Look… don’t end your presentation with “Are there any questions?” & then get all pissy when I ask if you can ride a unicycle.
I convinced my spouse we needed more “security” but mostly I wanted a video doorbell on our backdoor so I could watch live streams of our dogs all day.
*performs sax solo*
Whoops, typo.
*performs sex, solo*
What is it about a freshly scrubbed toilet that activates my bowels!?
SWAT: give up the hostages
RICK ASTLEY[holding a gun to my head]: you know I can’t do that
Why do preachers call them sermons and not Godcasts?
But what if it’s actually three trench coats disguised as a guy in a trench coat?
“i don’t think people should get murdered” have you considered people are the number one cause of murder in the world? so you support murderers???
Me: [Making an alarmingly bad decision after making a lot of good choices for a while] treat yourself
[Every restaurant ever]
Manager: “Has he got a mouthful of food?”
Waiter: “Yes.”
Manager: “Go and ask him how his meal is.”
My ex texted me today to tell me he has not one, but two dates this week. Anyone else have useless information I don’t care about to confess?
Imagine the Gilmore Girls discussing which wire to cut on a bomb.
Me: C’mon.
Dog: No.
Me: Let’s go.
Dog: No.
Me: Please?
Dog: YOU TRYING TO KILL ME?!?
Me: It’s just rain.
Dog: I already pooped in your shoe.
Hey sorry I can’t make it that night. My wife and I have tickets to a Broadway show. Yeah a bunch of guys brought a giant ape over from some island and we’re going to go look at him
Where’s the lie? 🤣🤣
My calendar says there’s a new moon tomorrow. The old one was there for 4.5 billion years; you’d think people would be more excited.
Brit: You don’t say queue in America, do you?
Me: *condescendingly* We say all of the letters here.
“Girl, are you a tree? cause-”
“no i’m not a tree”
“..cause i want-”
“why are you still talking i’m not a tree”
“.. i want t-”
“not a tree”
The movie ‘Up’ is utter bullshit. I tied 57,000 balloons to my house & my wife didn’t die.
My signature move is asking a co-worker wearing a suit on dress down Fridays, “how did the job interview go?” in front of everyone.
Ron on Facebook says he hopes to be stuck on a dessert island, so naturally I commented “that sounds delicious”.
Nobody’s coming to my pizzarrhea I don’t get it!!!
At the dmv waiting outside for my daughter to fill out paperwork.
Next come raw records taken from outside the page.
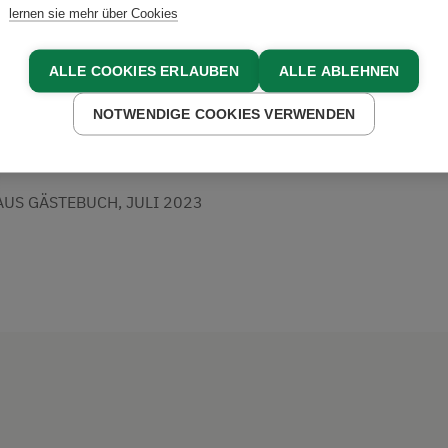
 konnte von der phänomena
lernen sie mehr über Cookies
icht auf die Berge und den
ALLE COOKIES ERLAUBEN
ALLE ABLEHNEN
ug bekommen. Die Gegend h
NOTWENDIGE COOKIES VERWENDEN
derschön!“
US GÄSTEBUCH, JULI 2023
I’m remembering when I was 16 and my dad backed the car into the spot so I could just pull forward with the test guy. It worked! And 35 years later, I still can’t back out very well.
i wonder if jesus thinks about me when he’s on the toilet or if it’s a one way street
I’m not sure I like progress.
I asked my youngest for her Christmas list and she held up her phone and said, “Just scan this QR code.”